On his Twitter account on Christmas Eve, Hayden Planetarium director and astrophysicist Neil deGrasse Tyson noted that, “at the North Pole, where all lines meet, clock time has no meaning,” adding, “Santa surely keeps track of how many hours pass & how long the Elf union allows them to work, but time of day has no meaning.”
It’s not the only scientific facts about Santa’s work that deGrasse Tyson pondered on Christmas Eve. Earlier in the day on NPR’s “Morning Edition,” he talked to host David Greene about the science behind Rudolph the Red-Nosed Reindeer’s eponymous organ. “So let’s presume that his nose actually radiated red light,” deGrasse Tyson said. “Well, it turns out red light is ideal for getting through foggy, cloudy nights because red light penetrates through fog better than blue light.”
“So the fact that Rudolf had a red nose, that’s awesome,” he added.
As for Santa’s yearly ride, Tyson found himself somewhat puzzled.”It turns out if you travel the speed of light, light can encircle the earth seven times in one second,” he explained. “Light is awesome”

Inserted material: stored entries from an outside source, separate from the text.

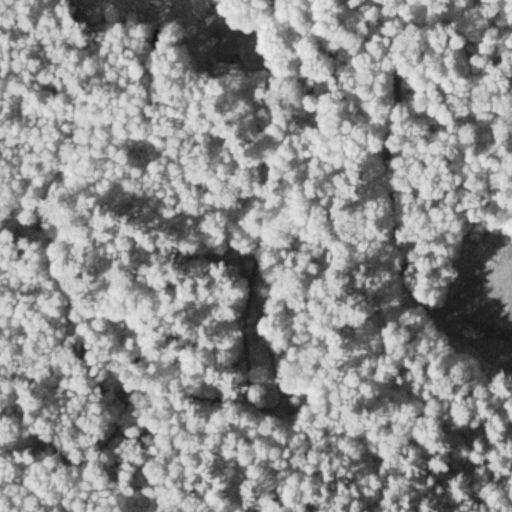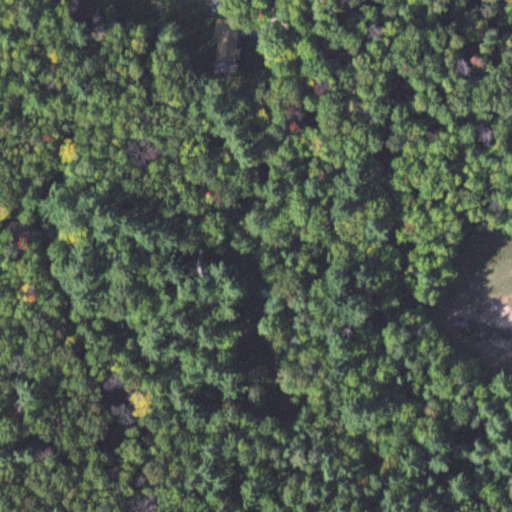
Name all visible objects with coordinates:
building: (222, 49)
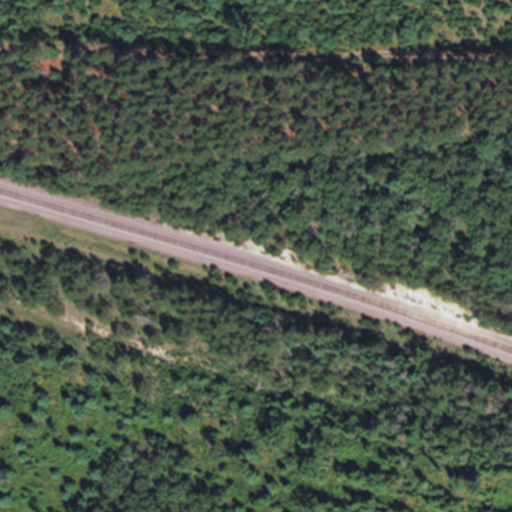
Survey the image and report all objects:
railway: (256, 269)
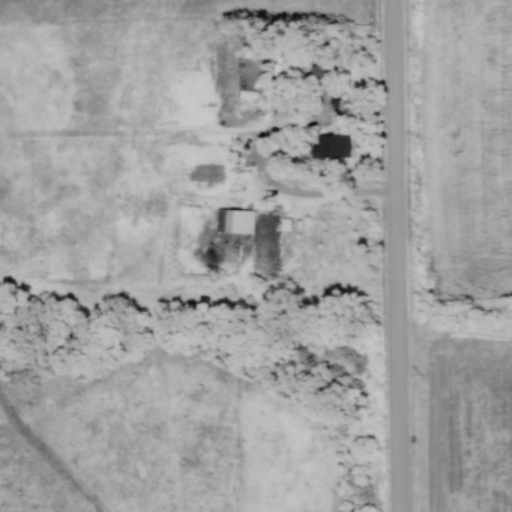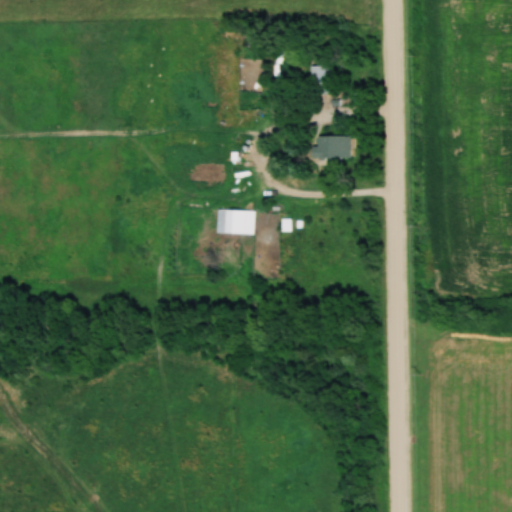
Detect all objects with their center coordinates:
building: (319, 80)
building: (330, 148)
building: (233, 221)
road: (396, 255)
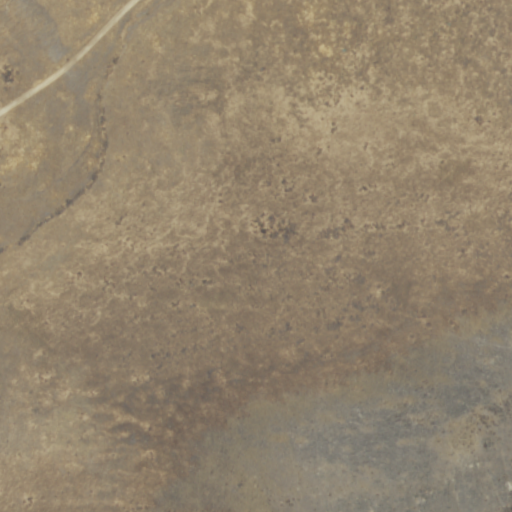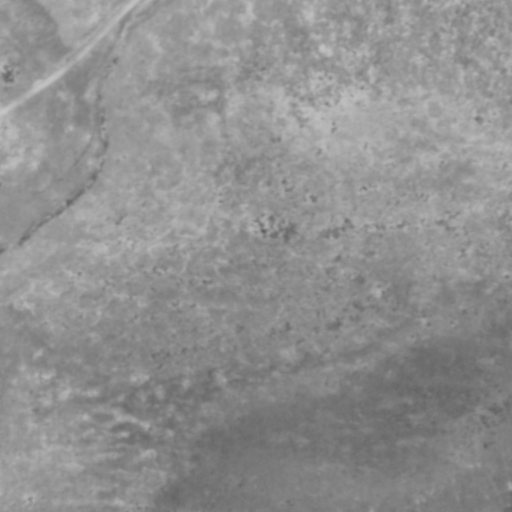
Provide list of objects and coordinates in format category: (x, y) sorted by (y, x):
road: (75, 82)
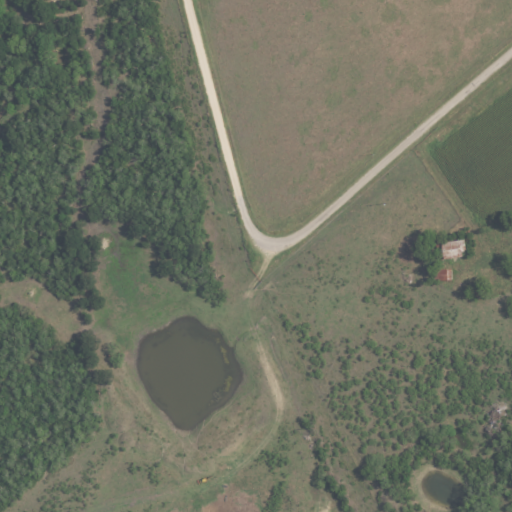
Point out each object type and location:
road: (293, 239)
road: (288, 386)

“Problem is,” he added, “we all live within earth’s atmosphere, so if you could go that fast through the atmosphere, then you’ll just burn up. And I learned from speaking to an expert in comic book heroes that The Flash has atmospheric separators in front of him when he goes quickly from one place to another so that he does not burn up.”
But he ended up with a different theory about Santa’s journey. “So I realized that what he really needs is that, what they have in that movie ‘Monsters, Inc.’? Do you remember that movie? It just manufactured doors. And the door in the ‘Monsters, Inc.’ factory is the door of the childrens’ closet.”
“What ‘Monsters, Inc.’ never told you is that they’re essentially wormholes,” deGrasse Tyson explained, noting that Santa’s sleigh ride and photo opps might all just be an elaborate ruse. “Because he has to keep telling people to look at the chimney and then he sneaks in another way. He creates a distraction.”